About: In the middle of the 21st century, the world’s population suddenly stops aging. For the relatively wealthy this is a boon, with long and healthy lives, but for the masses it soon results in overpopulation, lack of work, dramatically changing social structures, starvation, desperation and violence.
Fast forward four hundred years and Grace Harper, a discredited private investigator, is hired by an incredibly rich businessman to find the man responsible for “the Change”. The man she goes looking for might be dead (he was old four hundred years previously); he was certainly wanted for murder and he had no intention of being found.
Grace soon finds herself in an investigation where she has deadly enemies on all sides. Even the man who hired her has questionable motives and likely wants her dead, whether or not she succeeds in her quest. In no time at all she is immersed in corruption, slave labor farms, torture, an underground world, a rebellion against the powerful cities and war – not to mention potential love interests that threaten to eat away at her cynical, hard-bitten attitude towards personal relationships.
John’s thoughts: This was an enjoyable read and more thought-provoking than I’d anticipated. It begs some questions: How might society evolve if everyone stopped growing old? Would a possible nirvana inevitably be corrupted by man’s greed and selfishness? Who has the right to impose long life or immortality on society? What happens to people when they have little or no possibility of a better life? What is wrong with growing old gracefully? Why is death such a bad thing? Not that the book sets out to answer all of those questions, but it does make you noodle on them as you read what is essentially a futuristic, fast-paced, detective thriller.

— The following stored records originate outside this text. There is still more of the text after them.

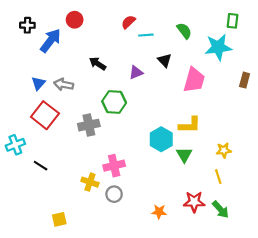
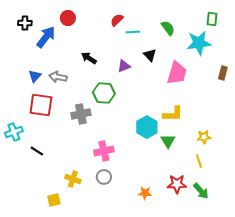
red square: (45, 115) -> (41, 105), turned -30
yellow cross: (90, 182) -> (73, 179), moved

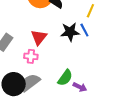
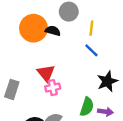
black star: (70, 32) -> (107, 81), moved
pink cross: (31, 56) -> (53, 88), moved

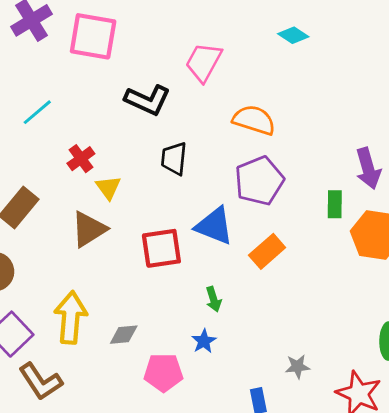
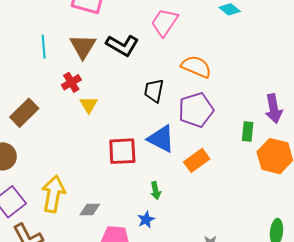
cyan line: (37, 112) -> (44, 47), turned -60
black trapezoid: (174, 159) -> (154, 91), moved
brown triangle: (89, 229) -> (83, 46), moved, turned -32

Interestingly, Grace Harper is a cynical, humorous character that develops as the novel progresses. While she has some typical hero/heroine characteristics, she is also all too fallible and comes to realize that she cannot survive without help and companionship. She lives in a harsh world that Amsden does a great job of creating and vividly describing. It really is quite awful, but all too believable if you accept that the immortality virus could strike.
I liked this book and I’d rate it 3 stars. It’s based on a fresh idea and it’s a bit different from anything else I’ve seen out there. Give it a go if you like a bit of dystopia or a strong female lead in a detective thriller.